In a first-of-its-kind study, University of Waterloo researchers analyzed the effects of Canada’s carbon price regime on the economy and found that putting a price on emissions comes with an increased risk for financial lenders and borrowers with high footprints.
The paper, published in the Journal of Management and Sustainability, shows that as carbon costs rise, high-emitting industries such as mining and oil and gas are at the greatest risk of default, with total assets of $256 billion at risk of being lost and almost a quarter of the Canadian GDP exposed to climate risk.
The study exposes the grave uncertainty facing the Canadian economy and the value for financial lenders and regulators to assess carbon emissions and carbon price scenarios as part of the credit risk assessment procedure.
“Canadian banks are deeply involved in lending to carbon-intensive clients and have increased lending to those companies by billions of dollars despite their public commitments to support global climate goals,” Adeboye Oyegunle, lead author of the paper, said in a media statement.
“If we are not proactive, these investments could create increased costs, default rates and bad debt when you put these investments into the context of the changing market and new government regulations.”
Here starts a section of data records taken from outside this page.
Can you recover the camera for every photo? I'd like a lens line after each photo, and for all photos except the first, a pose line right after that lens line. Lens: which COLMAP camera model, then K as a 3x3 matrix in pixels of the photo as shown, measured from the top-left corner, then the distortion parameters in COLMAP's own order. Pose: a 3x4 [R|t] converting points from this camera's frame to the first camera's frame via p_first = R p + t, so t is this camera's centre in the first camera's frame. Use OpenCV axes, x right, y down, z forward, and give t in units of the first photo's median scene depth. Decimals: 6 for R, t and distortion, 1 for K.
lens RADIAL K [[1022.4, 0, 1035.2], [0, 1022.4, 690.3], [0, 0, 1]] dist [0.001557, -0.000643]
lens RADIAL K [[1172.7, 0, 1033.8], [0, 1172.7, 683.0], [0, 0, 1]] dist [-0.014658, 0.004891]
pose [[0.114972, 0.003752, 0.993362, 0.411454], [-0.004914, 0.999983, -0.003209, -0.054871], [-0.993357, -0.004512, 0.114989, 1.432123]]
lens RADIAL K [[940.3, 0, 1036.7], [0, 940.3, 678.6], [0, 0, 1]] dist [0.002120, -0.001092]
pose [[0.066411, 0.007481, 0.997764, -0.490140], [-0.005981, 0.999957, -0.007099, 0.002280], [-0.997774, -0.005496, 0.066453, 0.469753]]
Using Toronto Stock Exchange data between 2010 and 2020, Oyegunle and colleagues developed a number of scenarios that consisted in applying the Canadian Government’s carbon price regime ranging from $0 to $170 to analyze variables for predicting bankruptcy until 2030.
While the results show that high-emitting carbon borrowers and banks are at the greatest risk, their loss could gravely affect the rest of the economy and affordability within Canada, as companies tend to pass on increased costs to consumers, leading to increased prices that will further stretch the finance of the average Canadian.
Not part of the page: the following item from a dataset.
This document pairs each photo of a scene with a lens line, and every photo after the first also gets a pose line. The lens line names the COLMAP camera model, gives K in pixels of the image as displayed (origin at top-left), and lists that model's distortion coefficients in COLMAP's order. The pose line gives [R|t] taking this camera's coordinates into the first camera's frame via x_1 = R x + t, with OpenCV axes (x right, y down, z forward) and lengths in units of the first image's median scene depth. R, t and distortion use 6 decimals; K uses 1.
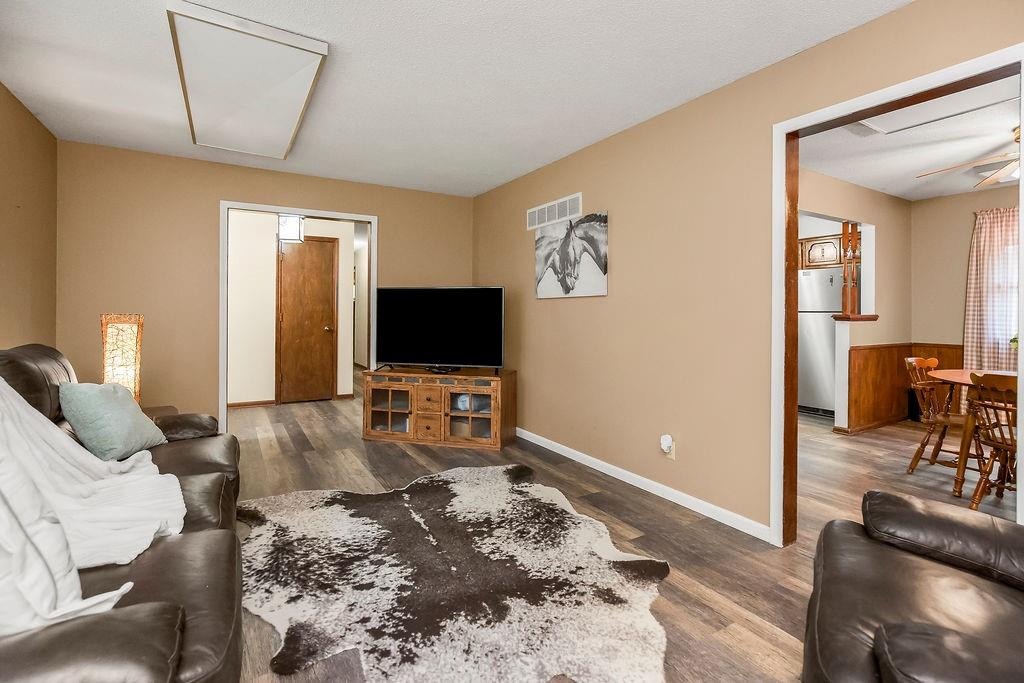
lens RADIAL K [[478.1, 0, 518.8], [0, 478.1, 312.6], [0, 0, 1]] dist [-0.008801, 0.002183]
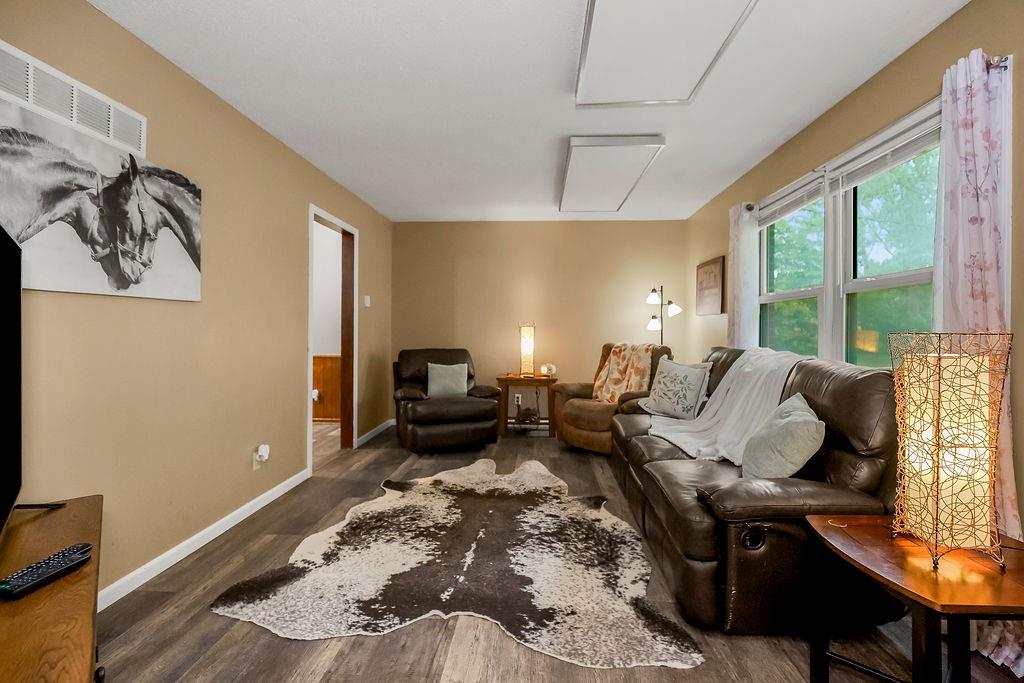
lens RADIAL K [[478.1, 0, 510.8], [0, 478.1, 334.3], [0, 0, 1]] dist [-0.008801, 0.002183]
pose [[-0.816680, -0.010855, 0.576988, -0.828550], [-0.002905, 0.999888, 0.014699, 0.002028], [-0.577083, 0.010328, -0.816620, 1.773389]]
Given this state of affairs, the researchers propose that lenders should start or continue to consider a real and a shadow carbon price in their credit risk assessments. This practice will enable them to analyze carbon-related credit risks accurately and set an appropriate interest rate for loans.
In addition, they suggest that central banks and other financial sector supervisors should start introducing indicators that measure the sector’s exposure to climate-related credit risks.
“Implementing a carbon price is a first step, but not the last one if we are to achieve an orderly transition to a low-carbon economy with minimal disruption to credit,” Olaf Weber, co-author of the paper, said. “For Canada, we must analyze the financial consequences, develop risk assessment tools and indicators, and accelerate the transition to a low-carbon economy.”